魔軍を制圧する、プルパ金剛
本日は歳末(チベット暦の)ですので、ダキニの除災儀軌(下の写真)を追加し、宝祚無窮と国土安泰、紛争終結と皆さまの除災招福を祈願しました。
またターラー女神の儀軌(二十一尊ターラー礼賛経を含む)を追加して病気平癒、息災・除災の祈念をいたしました。
さらに今回は、ギャルワ・ロンチェンパがお造りになった弁才天(弁財天)の行を修しました。ギャルワ・ロンチェンパならではの詩的な、すばらしい讃嘆文で、今回ダキニの日に唱えることができてよかったです。
さて午後3時からは、日頃お世話になっている寺院に赴いて、ヴァジラキラヤ(金剛橛)の除災儀軌(下の写真)を円満成就いたしました。
感染対策で寺院は普段クローズなのですが、チベット人のケンポ(学僧)に連絡を取ってわざわざ開院いただき、ケンポと共修することができました。3時間半にわたる大法要でしたが、独りでは準備できない除災のトルマ(本尊を降ろす依代)の準備もお任せできたので、貴重な機会でした。
また今回サポートいただいた皆さまの分から、チベット寺院に喜捨することもできました。
今回の儀軌(上の写真)は正式名称が「魔軍を制圧するプルパ」と呼ばれるもので、「ロンチェン・ニンティク」の法脈に属するものです。プルパ金剛を中央の本尊とし、不動明王や軍荼利明王など日本でも知られる明王を八方位に配した、極めてパワフルなマンダラを展開していきます。
ヴァジラキラヤ(Vajrakilaya)、チベット語で「ドルジェ・プルパ」(プルパ金剛)とはチベット仏教が継承する密教の強力な御本尊で、古訳ニンマ(ニンマ派)と、新訳派では主にサキャ派が重視します。
特に古訳ニンマにとっては「お家芸」的な本尊です。私自身、プルパ金剛はいろんな法脈の灌頂を多く受法していて、最も大切にしている本尊の1つです。
プルパ(橛)とは日本密教の護摩壇の四方に建てられている柱と同じもので、本来は古代インドの武器になります。
プルパ金剛という御本尊は巨大なプルパを手にしているのですが、「プル」とは空性を、「パ」とは智慧を表わします。つまりプルパとは、空性と智慧が結合した不二の状態といわれます。
プルパの行法では自我の貪欲を断ち、外の障害を降伏し内面の恐怖を消すことが目的です。外敵だけではなく、内なる私たちの敵を克服することでのみ、法界を悟ることが可能となります。

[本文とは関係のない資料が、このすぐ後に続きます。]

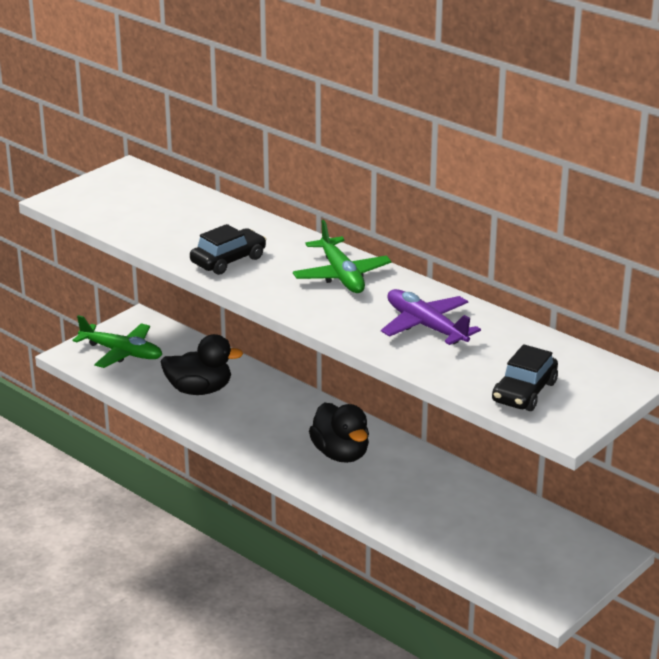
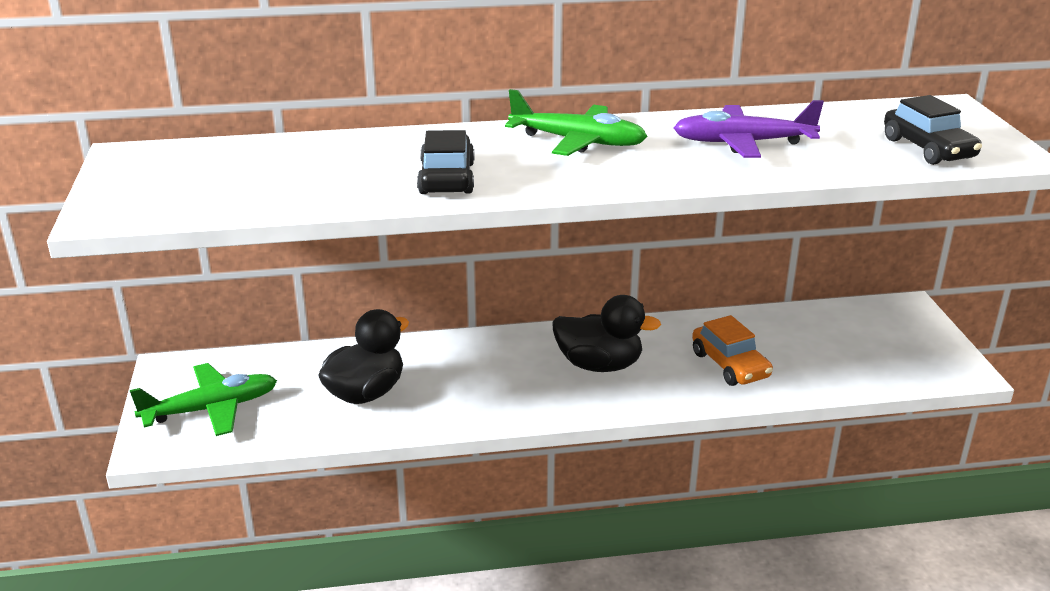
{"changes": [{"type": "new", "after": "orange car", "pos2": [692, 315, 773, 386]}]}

プルパ金剛は忿怒の御姿では金剛童子と呼ばれますが、寂静の御姿では金剛薩埵となります。大乗仏教の金剛手菩薩とは同体とされます。
グル・リンポチェはダーキニー・イェシェ・ツォギェルの懇願に応じてプルパの教えを開示された際、「この行法により富を手に入れ、寿命を延ばし、病気から解放され、吉祥をもたらすなどの功徳を得る」とおっしゃっています。
忿怒の御姿をしたプルパ金剛の法門には様々な儀軌がありますが、私たちが執り行なうのは呪詛のようなものではなく、己の煩悩の完全なコントロールです。
さらに人々の心に慈悲の心が生じる妨げがあるならそれを取り除くことで慈悲が増大し、結果として世界に安定と平和がもたらされることが目的です。